Monday, December 28, 2009

Tom on the Fire Escape

This is part of a series of reprints from my classes. Once the class is over, I will lose these if I don't save them elsewhere. I've decided to post them here as they may be of some interest. This work is in reference to the Tennessee Williams play.

In "The Glass Menagerie" I believe that the fire escape is used to reflect upon what has happened within the apartment and plan for the future. When Tom is on the fire escape I think he is introspective, regretful, and a bit sad at first. Later he shows signs of hope for change, with which he is excited, happy, and far more emotional. Being on the steps allows him to distance himself from what has transpired, and it is here where he has time to think more calmly upon the strife that occurs when he is home. It’s at this distance that he can see his future and make plans to get there.

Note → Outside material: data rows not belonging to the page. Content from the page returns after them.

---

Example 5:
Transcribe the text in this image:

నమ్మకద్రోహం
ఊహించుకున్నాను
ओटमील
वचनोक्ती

In the opening scene Tom addresses the audience directly from the fire escape, here he sets the scene. He’s also telling the audience, in a matter-of-fact manner what they should expect from the play. The next time Tom speaks from the fire escape he is drunk and returning home, yet he speaks with mild excitement of his night in vague innuendo to the earlier fight. Later, it is only after descending the steps that he agrees to his mother’s plan to fetch a beau for Laura from his workplace, he does so with a pointed quip. When Tom and Amanda are on the fire escape together they plan for Amanda’s future, though also secretly plan their own, flashes of excitement are shown but only in regards to their secret aspirations. When Tom is waiting on the fire escape with Jim he gives details of his plans to reach the future in his dreams, which is the most emotional scene outside for Tom, as his excitement to leave has reached its peak. Finally, at the very end of the play Tom addresses the audience again, here he is his most reverent and seems satisfied with the choices he made, but he’s also calm and somewhat morose.